The patient is asked to set the story at some distance from their real life - in fact the further into fantasy the better. The reason for this is to achieve some degree of aesthetic distance - one of the five core dramatherapy processes described by Jones (1993). Experience has shown that a patient who is (for example) a teacher and who makes up a story set in a school is unlikely to do much beyond restating the issues they have already highlighted in the more formal interview. Setting the story in a far distant time and place, with characters that are utterly different from the patient and those around them provides a degree of distance. This means that themes and relationships can be seen at a process level, rather than being always dictated by content This distinction between process and content, and the striving to uncover the former from beneath the latter, is a central aim of the formulation.

This distance provides a freeing because it is, after all, only a story about a fairy princess, not real life. Because it is not real life everyday defence mechanisms are unnecessary and unconscious processes can be revealed relatively safely. Thus paradoxically, the further from real life the story is set, the greater the degree of revelation is possible.

The patient is asked to draw images, pictures and symbols and not to write words, even if they need to illustrate an abstract concept like love or strength. In this case they are asked to find an image or a symbol rather than writing the word down. The reason for this is to open the opportunities for ambiguity and double meaning inherent in images.
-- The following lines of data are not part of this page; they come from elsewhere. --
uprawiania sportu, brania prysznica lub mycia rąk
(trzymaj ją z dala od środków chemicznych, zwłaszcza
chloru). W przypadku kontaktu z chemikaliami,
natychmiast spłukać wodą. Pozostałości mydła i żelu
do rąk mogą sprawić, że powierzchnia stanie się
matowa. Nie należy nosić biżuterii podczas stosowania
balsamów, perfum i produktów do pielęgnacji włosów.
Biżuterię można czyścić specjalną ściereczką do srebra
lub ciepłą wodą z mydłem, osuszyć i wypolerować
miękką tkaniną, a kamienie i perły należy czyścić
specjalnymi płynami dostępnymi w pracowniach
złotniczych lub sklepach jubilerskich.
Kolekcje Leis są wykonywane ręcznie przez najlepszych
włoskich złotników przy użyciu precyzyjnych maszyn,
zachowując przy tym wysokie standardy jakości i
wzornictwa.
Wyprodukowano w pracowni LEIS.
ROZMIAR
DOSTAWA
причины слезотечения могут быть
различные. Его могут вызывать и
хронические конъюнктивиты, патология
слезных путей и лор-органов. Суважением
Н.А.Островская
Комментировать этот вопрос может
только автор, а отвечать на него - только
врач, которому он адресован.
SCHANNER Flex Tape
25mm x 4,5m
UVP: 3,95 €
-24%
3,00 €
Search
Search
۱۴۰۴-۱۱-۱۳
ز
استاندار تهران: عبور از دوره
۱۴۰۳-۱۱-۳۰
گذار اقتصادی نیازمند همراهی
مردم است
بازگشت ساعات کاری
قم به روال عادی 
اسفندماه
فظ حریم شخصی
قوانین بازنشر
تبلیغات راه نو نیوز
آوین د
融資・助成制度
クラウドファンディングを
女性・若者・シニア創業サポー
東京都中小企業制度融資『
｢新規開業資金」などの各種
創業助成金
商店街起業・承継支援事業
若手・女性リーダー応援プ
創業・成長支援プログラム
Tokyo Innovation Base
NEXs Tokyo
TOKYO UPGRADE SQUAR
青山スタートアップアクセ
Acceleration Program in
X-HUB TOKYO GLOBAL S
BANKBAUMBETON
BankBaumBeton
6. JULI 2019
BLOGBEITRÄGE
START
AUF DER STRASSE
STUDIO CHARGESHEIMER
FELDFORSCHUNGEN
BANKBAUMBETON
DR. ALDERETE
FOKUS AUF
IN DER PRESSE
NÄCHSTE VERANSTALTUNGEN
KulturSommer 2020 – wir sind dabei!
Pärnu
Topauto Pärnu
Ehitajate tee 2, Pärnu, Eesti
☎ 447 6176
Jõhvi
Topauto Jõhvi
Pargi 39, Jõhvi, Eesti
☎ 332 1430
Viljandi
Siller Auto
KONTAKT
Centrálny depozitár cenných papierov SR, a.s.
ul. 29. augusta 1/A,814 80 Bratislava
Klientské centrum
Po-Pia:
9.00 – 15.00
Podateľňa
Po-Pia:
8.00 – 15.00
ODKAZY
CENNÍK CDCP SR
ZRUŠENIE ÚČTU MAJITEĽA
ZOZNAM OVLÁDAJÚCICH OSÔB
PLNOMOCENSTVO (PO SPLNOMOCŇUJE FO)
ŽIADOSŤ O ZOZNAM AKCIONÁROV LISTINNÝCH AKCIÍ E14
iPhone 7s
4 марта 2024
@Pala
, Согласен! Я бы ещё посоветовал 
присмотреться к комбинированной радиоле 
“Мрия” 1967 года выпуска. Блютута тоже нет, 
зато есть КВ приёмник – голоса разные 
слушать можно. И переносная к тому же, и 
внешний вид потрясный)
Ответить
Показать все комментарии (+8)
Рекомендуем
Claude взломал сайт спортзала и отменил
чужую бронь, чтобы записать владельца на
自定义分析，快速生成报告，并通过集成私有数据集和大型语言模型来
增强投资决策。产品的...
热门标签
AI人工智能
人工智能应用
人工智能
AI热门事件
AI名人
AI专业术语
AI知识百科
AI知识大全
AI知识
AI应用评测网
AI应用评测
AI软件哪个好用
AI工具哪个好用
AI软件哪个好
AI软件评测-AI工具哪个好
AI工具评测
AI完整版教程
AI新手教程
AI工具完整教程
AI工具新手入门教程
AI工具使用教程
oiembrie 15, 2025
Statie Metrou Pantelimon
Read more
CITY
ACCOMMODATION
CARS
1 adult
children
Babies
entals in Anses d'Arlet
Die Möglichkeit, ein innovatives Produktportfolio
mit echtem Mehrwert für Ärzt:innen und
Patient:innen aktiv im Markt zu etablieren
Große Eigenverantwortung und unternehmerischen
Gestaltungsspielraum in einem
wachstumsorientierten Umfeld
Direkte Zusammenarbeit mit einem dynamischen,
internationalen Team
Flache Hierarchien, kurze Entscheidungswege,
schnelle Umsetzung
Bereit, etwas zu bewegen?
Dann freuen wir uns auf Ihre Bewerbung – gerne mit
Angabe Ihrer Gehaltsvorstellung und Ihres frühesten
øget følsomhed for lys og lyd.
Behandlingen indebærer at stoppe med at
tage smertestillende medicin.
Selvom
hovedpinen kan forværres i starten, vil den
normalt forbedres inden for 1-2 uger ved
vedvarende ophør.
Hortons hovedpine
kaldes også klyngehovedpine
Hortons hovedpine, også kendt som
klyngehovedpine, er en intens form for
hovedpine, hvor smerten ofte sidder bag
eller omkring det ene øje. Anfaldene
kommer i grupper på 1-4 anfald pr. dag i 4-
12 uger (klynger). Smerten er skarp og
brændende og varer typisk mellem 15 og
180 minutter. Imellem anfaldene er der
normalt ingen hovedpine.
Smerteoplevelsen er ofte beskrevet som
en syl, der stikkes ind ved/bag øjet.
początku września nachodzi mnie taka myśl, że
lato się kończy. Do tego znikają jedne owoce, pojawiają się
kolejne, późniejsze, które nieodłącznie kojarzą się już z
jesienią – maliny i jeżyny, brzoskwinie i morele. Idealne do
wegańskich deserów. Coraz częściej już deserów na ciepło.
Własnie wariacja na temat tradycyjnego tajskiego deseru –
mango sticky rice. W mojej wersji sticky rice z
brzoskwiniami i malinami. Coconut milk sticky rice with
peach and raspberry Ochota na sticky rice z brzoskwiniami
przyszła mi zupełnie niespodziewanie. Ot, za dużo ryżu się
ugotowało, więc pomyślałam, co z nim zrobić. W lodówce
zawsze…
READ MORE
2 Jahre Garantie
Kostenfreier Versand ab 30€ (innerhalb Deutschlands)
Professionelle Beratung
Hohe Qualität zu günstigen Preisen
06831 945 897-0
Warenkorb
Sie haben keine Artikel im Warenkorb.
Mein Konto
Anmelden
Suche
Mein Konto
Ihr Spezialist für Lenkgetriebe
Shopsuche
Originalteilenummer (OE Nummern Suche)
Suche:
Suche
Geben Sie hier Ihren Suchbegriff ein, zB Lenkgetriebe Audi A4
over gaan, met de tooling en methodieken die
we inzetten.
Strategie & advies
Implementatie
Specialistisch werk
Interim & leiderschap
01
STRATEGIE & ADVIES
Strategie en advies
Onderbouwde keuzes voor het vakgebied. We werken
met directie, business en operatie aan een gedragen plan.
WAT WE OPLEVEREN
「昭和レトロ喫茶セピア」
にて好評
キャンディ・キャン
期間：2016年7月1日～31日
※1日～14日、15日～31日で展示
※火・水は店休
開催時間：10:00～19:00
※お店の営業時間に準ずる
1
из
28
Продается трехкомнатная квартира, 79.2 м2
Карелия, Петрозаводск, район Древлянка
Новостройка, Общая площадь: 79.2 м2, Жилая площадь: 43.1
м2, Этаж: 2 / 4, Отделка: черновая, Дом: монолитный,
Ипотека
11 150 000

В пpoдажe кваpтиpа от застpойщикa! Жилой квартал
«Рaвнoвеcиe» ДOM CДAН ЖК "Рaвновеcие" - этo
Of course ambiguity is possible with words too, but images and symbols seem to offer so much more. In addition, this lack of emphasis of the written word makes the 6PSM easier for patients with poor literacy skills particularly prevalent in the patient group the team serves.

The 6PSM is well described by Lahad (1992), but will be summarised here. The patient is given blank paper and pens and invited to draw six spaces in which to work. They are encouraged just to take one step at a time and reassured that they will have simple step-by-step instructions.

1) In the first space goes a main character - who need not be human. They could be an animal or a supernatural being or a talking flowerpot but there has to be something with some sort of a life form or will or some sense of being alive. The patient is asked to draw that main character, to show something of what that main charter looks like, and also to show a little of the setting where we first find the main character.

2) The second element of the story is that the main character is faced with some sort of task. There is perhaps a journey to be made, an enemy to be defeated, something to be built, a lost object to be found In the second picture the patient is asked to illustrate or symbolise this.

3) The third element is that there are going to be some factors in the story which oppose the main character. These may be weaknesses or inabilities that the main character possesses; objects, weapons, things found in the environment; or there may be enemies who will positively attack or try. and thwart the main character.

4) The fourth part is the opposite of the third, in that there are going to be some helpful forces in this story, things which will make it more likely the main character' will succeed. Once again these could be internal, externally passive or externally active forces.

5) This is the main action of the story, where the first four parts come together. This is the crucial turning point of the story, the part where we see how and whether the main character achieves their task. An analogy is made here with the penultimate scene of a film or chapter of a book, which usually contains the climax.

6) What next? What happens after the main action? In classic fairy story, what happens next is "and they all lived happily ever after." Is that what happens in this story, or does something else happen? Is this the beginning of another story?